The debate over whether or not language ability can be divided up into separately
testable components led to the unitary trait hypothesis, proposed by Oller (1979),
which suggested that language proficiency is more unitary than the discrete point
testers claimed. That is, vocabulary, grammar, phonology, the four language skills,
and other discrete points of language cannot, in fact, be distinguished from each
other. The unitary trait hypothesis contends that there is a general factor of
language proficiency such that all the discrete points do not add up to that whole.

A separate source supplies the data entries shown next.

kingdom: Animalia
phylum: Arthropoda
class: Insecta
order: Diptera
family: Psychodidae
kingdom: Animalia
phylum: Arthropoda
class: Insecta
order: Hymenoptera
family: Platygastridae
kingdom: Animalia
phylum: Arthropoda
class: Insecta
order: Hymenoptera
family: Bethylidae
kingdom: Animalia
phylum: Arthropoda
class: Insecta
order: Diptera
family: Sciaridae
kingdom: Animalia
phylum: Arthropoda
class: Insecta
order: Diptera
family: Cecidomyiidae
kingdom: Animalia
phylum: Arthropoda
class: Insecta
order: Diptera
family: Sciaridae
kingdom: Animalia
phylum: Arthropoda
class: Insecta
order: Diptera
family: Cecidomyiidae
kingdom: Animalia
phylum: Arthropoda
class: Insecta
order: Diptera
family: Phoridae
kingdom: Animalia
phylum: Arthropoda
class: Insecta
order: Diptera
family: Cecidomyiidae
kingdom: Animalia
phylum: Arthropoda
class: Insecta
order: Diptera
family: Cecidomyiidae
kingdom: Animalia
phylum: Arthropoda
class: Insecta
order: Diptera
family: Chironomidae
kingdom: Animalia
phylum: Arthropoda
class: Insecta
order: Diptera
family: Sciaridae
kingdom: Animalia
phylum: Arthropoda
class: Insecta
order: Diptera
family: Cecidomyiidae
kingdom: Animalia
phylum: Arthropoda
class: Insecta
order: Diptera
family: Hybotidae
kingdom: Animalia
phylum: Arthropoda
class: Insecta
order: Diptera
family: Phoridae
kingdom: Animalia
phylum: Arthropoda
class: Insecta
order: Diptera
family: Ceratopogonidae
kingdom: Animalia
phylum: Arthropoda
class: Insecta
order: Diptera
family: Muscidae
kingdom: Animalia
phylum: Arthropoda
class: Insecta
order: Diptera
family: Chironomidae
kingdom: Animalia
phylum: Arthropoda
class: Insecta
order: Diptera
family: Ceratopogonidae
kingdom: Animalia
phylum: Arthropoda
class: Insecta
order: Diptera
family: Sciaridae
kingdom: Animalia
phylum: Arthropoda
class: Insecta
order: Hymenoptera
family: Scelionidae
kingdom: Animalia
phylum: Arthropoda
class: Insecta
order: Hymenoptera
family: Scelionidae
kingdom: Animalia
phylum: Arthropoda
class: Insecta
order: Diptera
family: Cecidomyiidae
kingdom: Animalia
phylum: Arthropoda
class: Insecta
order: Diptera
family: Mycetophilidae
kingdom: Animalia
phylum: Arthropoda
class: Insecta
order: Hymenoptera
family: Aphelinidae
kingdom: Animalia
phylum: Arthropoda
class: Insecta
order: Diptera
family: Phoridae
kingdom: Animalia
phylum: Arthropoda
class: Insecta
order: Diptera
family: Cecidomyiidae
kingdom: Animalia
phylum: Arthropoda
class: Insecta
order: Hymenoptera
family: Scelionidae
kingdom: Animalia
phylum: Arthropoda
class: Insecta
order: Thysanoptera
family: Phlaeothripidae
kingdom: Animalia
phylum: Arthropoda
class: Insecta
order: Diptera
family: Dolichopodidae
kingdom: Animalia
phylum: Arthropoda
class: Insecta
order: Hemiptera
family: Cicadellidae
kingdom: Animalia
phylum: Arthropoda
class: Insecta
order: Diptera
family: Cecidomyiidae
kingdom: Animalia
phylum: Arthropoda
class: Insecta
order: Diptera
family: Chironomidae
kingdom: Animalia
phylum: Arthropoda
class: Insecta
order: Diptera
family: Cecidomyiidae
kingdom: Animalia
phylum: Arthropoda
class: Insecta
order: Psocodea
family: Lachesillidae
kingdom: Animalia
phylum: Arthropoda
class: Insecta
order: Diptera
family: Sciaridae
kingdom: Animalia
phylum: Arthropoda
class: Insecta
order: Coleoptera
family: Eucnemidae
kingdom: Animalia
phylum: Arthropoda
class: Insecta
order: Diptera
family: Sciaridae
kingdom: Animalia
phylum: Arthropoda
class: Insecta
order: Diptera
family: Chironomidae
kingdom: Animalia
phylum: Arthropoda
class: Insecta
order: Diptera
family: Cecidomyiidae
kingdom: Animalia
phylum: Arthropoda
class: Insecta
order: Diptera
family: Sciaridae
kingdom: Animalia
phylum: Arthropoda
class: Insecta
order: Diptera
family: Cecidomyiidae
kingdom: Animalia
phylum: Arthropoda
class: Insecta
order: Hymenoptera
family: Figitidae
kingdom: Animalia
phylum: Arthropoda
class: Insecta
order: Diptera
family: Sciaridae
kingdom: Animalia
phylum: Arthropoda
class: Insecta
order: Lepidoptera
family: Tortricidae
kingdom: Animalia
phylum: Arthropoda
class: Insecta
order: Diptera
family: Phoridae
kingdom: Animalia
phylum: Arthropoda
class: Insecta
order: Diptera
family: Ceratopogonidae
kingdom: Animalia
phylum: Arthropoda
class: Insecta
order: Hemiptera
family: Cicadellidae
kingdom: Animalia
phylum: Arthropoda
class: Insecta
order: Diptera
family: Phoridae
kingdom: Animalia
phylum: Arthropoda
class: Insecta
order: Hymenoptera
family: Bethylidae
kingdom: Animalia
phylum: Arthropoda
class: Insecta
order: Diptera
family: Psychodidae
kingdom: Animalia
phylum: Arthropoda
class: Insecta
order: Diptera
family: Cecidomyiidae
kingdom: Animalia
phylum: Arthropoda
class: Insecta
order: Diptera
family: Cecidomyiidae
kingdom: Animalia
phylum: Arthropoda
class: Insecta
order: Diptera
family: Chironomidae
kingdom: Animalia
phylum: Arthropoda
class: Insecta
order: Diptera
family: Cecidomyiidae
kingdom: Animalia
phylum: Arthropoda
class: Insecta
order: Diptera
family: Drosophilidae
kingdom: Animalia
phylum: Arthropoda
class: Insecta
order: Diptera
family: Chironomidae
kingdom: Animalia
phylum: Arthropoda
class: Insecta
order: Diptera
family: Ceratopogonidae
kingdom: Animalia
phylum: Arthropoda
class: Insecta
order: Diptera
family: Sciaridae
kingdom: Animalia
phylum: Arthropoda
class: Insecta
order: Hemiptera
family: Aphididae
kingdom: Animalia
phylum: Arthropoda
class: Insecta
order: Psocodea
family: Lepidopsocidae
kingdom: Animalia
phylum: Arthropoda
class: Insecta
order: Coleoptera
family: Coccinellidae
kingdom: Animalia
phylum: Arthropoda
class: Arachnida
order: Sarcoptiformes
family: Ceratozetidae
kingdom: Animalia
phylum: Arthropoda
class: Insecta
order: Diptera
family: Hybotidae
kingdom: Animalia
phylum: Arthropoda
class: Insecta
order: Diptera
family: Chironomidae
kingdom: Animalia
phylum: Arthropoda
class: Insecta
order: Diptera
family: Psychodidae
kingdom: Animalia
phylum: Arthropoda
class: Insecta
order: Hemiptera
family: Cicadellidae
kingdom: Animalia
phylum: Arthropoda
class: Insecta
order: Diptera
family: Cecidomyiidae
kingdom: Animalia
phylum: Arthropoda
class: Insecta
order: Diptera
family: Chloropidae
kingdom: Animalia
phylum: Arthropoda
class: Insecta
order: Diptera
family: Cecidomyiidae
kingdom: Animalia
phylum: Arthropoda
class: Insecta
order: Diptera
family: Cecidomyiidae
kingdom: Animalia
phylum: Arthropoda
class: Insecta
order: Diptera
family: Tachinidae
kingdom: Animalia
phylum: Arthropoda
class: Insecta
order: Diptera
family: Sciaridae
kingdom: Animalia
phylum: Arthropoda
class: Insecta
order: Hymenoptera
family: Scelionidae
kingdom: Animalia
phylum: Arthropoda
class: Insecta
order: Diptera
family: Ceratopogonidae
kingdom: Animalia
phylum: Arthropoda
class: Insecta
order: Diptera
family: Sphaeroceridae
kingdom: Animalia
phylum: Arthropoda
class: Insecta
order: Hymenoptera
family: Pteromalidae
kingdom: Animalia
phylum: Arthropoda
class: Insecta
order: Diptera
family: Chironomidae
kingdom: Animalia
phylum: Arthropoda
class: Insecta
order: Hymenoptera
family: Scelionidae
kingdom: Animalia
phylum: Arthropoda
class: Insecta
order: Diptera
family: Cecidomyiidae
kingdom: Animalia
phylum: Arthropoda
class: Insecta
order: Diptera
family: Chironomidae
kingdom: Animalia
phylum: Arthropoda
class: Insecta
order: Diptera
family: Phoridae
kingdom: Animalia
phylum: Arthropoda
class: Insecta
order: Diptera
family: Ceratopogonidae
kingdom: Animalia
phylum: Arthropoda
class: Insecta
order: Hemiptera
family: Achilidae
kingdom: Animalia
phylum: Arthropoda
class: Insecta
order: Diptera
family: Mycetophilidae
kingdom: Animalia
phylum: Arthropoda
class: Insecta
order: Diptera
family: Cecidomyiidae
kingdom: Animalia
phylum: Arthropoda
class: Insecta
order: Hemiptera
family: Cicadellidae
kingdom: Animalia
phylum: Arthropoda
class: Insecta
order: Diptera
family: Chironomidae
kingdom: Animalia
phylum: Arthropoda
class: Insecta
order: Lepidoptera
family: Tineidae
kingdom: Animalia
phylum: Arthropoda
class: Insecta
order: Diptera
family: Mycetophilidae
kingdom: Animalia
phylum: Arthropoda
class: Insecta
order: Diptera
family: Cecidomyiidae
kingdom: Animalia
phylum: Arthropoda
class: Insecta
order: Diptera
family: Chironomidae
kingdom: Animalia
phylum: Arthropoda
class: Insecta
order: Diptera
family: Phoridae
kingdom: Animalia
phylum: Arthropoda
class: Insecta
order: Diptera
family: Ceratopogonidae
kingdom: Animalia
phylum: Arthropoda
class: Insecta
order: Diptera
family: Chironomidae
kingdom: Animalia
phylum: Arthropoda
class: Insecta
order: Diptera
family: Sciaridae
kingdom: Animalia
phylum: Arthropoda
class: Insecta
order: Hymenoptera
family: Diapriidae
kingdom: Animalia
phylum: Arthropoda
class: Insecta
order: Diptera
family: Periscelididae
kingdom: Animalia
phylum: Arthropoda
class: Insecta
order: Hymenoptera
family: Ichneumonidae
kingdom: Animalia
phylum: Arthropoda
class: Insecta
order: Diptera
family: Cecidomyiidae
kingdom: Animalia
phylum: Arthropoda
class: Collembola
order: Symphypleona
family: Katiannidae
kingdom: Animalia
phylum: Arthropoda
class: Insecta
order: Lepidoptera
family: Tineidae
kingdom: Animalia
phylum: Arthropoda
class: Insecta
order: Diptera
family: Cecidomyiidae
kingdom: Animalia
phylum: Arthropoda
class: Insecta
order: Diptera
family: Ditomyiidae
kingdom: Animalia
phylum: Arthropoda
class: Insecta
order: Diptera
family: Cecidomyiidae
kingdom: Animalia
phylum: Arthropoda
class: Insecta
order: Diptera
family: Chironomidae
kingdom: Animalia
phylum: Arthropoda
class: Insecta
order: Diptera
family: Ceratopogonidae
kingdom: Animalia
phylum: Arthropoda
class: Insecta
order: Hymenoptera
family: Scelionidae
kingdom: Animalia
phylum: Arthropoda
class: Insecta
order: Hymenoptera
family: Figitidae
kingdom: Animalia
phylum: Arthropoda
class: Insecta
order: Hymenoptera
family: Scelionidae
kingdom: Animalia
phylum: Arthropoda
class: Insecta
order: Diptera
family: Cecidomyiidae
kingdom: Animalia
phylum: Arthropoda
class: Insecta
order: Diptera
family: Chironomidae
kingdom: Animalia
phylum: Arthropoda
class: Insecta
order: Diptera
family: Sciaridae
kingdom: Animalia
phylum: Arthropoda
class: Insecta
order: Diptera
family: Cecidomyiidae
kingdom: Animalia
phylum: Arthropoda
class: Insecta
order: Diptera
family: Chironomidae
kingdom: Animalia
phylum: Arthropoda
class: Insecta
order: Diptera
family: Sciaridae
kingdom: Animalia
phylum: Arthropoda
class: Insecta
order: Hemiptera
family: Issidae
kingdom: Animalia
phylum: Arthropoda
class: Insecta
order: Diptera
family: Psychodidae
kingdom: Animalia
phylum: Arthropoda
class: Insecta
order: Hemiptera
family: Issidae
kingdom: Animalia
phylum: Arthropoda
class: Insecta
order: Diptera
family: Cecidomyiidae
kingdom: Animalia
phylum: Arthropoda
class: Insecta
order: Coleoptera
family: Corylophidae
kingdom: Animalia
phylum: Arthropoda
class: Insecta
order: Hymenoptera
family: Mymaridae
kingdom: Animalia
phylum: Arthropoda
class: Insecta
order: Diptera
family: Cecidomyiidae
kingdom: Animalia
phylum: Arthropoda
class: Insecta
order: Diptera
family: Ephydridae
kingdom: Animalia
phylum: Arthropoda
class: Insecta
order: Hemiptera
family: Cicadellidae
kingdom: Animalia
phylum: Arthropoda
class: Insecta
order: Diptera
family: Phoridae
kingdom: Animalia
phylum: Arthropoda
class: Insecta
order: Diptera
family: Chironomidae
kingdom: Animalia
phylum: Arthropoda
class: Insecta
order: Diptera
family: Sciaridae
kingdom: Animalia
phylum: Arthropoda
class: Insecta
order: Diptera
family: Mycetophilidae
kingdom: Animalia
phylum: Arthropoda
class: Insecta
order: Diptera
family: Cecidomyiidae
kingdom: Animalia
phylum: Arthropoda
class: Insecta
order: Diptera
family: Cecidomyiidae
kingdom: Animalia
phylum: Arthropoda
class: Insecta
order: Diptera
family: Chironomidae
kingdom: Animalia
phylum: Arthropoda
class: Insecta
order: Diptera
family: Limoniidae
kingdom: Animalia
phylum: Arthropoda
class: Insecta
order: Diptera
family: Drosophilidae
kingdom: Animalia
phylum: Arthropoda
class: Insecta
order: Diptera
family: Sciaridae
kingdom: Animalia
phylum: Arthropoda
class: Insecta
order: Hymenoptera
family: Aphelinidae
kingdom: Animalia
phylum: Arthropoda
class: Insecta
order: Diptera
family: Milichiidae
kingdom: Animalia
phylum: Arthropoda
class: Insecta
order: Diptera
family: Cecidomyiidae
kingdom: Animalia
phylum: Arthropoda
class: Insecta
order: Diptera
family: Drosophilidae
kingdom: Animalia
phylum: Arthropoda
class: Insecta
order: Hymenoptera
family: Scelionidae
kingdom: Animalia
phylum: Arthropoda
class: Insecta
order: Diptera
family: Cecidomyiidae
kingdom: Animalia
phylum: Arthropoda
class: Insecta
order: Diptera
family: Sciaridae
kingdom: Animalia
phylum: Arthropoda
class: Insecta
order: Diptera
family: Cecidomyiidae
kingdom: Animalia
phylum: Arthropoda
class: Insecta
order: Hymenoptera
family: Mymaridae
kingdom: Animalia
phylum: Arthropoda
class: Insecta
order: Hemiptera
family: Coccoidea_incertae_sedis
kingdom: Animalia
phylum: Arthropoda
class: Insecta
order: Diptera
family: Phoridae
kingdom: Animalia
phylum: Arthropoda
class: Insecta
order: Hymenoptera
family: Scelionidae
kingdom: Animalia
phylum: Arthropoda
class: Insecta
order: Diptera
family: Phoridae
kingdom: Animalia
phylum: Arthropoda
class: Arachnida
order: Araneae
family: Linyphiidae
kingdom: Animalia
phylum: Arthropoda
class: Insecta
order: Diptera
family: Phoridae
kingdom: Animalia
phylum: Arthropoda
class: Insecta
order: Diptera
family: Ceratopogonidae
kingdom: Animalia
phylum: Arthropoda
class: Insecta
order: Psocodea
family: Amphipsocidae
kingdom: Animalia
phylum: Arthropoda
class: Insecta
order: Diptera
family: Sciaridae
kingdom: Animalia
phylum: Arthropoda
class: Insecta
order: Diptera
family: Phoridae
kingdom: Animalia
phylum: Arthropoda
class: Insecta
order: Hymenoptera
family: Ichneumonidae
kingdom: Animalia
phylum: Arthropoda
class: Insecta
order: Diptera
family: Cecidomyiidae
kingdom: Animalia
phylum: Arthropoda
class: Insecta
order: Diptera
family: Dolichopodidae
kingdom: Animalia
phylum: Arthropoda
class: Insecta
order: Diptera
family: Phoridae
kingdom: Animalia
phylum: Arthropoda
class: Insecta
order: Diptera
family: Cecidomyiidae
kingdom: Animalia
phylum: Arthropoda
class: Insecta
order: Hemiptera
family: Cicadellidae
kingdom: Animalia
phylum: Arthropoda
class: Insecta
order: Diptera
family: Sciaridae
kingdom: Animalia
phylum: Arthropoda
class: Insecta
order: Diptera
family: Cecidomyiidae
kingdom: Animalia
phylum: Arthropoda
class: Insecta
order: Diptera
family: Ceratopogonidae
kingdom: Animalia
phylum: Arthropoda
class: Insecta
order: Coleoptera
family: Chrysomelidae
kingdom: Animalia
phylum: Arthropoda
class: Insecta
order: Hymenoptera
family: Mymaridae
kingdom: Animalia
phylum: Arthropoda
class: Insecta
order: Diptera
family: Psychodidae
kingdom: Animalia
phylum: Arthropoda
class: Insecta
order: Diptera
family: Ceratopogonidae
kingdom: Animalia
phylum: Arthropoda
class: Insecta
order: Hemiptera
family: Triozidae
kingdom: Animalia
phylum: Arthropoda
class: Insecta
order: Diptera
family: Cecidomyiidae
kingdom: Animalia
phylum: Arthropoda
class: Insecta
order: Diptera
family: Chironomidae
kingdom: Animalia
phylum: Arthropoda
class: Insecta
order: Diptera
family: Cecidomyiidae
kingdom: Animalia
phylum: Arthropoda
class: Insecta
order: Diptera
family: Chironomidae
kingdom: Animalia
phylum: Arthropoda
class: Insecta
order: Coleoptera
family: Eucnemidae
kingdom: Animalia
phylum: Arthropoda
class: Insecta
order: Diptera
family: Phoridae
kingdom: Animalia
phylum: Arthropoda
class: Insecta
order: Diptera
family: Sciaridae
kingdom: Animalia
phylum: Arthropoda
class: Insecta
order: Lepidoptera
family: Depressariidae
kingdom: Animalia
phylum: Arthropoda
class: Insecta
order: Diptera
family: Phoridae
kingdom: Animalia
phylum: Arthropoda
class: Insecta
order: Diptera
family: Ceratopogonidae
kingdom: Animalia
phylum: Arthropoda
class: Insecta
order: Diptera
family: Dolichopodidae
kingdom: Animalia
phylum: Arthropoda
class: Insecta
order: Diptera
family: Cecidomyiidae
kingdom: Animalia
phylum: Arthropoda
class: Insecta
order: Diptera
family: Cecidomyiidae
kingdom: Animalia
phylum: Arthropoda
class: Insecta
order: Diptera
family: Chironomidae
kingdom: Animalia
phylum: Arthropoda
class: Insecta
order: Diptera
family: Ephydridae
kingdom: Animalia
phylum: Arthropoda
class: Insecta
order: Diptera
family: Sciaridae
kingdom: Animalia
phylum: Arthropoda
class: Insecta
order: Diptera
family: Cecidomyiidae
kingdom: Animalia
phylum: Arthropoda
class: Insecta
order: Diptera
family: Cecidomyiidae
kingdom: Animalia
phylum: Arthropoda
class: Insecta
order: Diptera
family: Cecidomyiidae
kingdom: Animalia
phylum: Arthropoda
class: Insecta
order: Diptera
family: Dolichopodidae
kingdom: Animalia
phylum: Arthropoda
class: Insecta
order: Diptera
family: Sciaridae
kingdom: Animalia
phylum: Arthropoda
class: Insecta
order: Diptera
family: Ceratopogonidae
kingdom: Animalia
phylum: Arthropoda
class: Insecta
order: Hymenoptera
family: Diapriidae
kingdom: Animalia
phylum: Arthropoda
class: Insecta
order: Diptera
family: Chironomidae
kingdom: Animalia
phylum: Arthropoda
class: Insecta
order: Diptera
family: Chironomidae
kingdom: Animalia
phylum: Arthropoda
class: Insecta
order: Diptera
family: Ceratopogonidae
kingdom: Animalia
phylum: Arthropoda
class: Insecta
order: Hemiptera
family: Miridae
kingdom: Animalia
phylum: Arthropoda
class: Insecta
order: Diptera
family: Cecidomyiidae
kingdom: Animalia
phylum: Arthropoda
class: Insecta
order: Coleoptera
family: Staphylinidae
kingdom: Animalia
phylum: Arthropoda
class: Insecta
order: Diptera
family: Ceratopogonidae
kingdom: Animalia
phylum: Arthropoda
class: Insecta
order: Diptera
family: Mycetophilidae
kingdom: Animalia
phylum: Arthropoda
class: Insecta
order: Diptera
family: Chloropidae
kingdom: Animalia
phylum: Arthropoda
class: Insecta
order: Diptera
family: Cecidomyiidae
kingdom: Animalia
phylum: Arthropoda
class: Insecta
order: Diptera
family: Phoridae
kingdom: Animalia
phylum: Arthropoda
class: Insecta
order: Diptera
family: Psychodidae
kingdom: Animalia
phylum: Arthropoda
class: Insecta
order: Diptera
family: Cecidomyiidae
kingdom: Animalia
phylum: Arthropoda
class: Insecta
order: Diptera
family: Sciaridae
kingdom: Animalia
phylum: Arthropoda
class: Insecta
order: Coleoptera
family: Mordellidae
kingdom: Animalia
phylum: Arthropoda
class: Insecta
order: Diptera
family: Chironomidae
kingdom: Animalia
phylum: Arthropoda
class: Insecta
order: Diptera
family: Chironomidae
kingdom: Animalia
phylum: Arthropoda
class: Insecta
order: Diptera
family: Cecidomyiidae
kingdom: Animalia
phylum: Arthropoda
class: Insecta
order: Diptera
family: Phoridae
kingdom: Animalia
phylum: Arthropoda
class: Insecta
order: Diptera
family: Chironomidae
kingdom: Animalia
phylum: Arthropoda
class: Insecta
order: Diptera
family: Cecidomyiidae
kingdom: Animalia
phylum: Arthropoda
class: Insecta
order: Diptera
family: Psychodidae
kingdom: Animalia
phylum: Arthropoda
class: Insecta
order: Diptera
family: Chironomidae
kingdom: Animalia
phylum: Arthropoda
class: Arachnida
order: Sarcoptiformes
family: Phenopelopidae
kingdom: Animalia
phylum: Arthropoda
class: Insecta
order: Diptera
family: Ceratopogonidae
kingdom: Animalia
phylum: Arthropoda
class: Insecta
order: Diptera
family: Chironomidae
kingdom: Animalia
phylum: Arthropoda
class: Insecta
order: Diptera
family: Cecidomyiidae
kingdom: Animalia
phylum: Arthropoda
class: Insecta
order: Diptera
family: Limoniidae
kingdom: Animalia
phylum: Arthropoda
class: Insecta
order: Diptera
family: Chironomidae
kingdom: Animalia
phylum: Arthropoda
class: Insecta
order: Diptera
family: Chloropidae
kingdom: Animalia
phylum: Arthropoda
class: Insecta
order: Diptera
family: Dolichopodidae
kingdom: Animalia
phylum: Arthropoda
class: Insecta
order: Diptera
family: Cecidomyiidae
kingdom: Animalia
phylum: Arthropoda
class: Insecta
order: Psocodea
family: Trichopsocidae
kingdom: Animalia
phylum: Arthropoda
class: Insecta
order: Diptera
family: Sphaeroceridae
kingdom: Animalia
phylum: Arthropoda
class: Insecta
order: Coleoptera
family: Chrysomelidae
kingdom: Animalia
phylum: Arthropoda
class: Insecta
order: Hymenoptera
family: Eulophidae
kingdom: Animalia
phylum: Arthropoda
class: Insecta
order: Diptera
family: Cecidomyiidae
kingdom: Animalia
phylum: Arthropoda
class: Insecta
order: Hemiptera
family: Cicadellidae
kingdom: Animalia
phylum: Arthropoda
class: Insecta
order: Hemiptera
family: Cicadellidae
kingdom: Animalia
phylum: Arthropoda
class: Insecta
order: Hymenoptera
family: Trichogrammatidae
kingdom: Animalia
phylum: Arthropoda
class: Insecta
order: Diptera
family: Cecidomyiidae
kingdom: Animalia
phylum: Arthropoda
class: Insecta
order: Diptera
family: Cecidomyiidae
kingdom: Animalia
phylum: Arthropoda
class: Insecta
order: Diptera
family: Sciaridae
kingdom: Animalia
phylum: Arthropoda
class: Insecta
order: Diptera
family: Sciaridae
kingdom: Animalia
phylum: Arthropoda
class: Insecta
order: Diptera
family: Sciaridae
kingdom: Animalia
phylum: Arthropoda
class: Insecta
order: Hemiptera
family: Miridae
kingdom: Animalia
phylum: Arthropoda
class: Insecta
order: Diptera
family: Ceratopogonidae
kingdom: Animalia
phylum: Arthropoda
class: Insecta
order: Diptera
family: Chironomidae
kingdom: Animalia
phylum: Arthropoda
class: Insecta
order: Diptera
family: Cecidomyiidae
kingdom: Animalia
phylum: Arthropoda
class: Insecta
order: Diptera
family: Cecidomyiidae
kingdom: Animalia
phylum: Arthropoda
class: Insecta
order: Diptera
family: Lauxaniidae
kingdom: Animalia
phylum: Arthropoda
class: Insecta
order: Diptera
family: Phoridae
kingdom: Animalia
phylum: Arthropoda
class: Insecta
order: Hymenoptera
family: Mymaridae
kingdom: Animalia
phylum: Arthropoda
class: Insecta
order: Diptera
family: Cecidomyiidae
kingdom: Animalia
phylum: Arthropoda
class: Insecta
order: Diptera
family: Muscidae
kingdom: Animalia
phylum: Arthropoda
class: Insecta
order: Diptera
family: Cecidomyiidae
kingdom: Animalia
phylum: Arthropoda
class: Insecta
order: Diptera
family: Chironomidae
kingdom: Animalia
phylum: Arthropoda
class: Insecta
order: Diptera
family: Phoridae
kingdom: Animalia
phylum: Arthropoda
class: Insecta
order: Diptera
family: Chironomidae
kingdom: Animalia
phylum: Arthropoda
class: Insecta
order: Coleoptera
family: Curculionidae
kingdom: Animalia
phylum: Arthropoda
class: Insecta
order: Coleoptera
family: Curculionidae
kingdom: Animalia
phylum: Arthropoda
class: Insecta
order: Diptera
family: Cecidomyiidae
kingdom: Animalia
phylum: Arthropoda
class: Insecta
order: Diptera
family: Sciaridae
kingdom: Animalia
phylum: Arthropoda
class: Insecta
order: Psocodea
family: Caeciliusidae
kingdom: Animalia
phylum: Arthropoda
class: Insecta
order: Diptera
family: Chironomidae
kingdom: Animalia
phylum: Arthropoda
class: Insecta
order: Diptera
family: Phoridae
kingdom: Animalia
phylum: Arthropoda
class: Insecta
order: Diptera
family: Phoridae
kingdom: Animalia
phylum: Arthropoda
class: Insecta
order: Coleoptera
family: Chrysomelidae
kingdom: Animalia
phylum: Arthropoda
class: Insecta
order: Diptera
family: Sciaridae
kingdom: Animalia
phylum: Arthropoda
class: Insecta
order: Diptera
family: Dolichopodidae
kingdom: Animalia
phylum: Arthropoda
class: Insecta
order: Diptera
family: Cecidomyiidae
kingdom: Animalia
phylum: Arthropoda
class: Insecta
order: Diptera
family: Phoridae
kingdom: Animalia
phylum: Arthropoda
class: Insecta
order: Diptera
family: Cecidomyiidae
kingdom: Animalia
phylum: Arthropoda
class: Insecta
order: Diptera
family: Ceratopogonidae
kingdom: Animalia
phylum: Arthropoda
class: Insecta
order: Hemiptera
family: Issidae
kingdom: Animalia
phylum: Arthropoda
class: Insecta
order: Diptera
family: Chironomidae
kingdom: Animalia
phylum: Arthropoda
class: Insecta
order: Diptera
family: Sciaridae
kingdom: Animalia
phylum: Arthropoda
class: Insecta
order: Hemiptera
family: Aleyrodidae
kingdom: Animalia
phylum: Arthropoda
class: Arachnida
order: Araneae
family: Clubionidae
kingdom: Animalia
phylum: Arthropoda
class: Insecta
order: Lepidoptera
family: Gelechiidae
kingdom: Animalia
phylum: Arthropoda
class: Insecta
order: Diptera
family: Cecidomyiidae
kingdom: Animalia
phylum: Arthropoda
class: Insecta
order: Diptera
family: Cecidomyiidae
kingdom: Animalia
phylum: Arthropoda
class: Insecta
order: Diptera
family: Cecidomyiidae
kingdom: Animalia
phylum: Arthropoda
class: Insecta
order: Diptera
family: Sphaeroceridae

Under this perspectivization, it is believed that one can only comprehend (and
produce) language by means of a process of analysis-by-syntheses, that is, we
comprehend by predicting the message we are encountering, drawing upon our
knowledge of the world, and through pragmatic expectancy grammar, and the
redundancy built into language. The term expectancy grammar, as Oller (1986)
maintains, calls attention to the specificity of sequential organization of language in
actual use. Natural language is perhaps the best-known example of the complex
organization of elements into sequences and classes, and sequences of class which
are composed of other sequences of classes and so forth. The term pragmatic
expectancy grammar further calls attention to the fact that the chains of
elements and hierarchies of them which comprise a language are
accessible to the language user in real life situation because they are
somehow indexed with reference to their appropriateness to extra
linguistic contexts (Oller, 1986).

According to Bachman (1995), the interest of language testers in the construct


validity of language tests was also renewed in the 1970s by John Ollers unitary
trait hypothesis. By analyzing the relationships among scores from a wide variety of
language tests, Oller discovered a G-factor, which he interpreted as a unitary trait,
general language proficiency. Subsequent studies, however, disconfirmed the
unitary trait hypothesis (Farhady, 1980). Oller himself eventually recognized that
the strongest form of the unitary trait hypothesis was wrong (Oller, 1983, cited in
Bachman, 1995). Nevertheless, Ollers work, as well as the research it stimulated,
firmly established construct validation as a central concern of language testing
research, and generated a renewed interest in factor analysis as an analytic
procedure.

Conclusion

This article tries to show the historical growth of language testing and the
reluctant recognition by the profession of the fact that language tests both drive
and reflect language teaching. The importance of language testing and the
evolution of modern linguistics have made teachers and testers aware of the
significance of a need for a comprehensive analysis of the language under
consideration. On the one hand, teachers are constantly revising their teaching
strategies in the light of advances in modern linguistics and psychology. On the
other hand, testers are trying to improve their techniques to test language ability
more validly and reliability in compliance with advances in teaching. Certainly, not
all innovations in language science have had equal or similar effects upon teaching
and testing; each has paid certain attention to the relative importance of each skill
or component. Thus, it is the responsibility of the teacher to choose the most
appropriate method of estimating learners knowledge or ability, particularly where
learning a second language is concerned.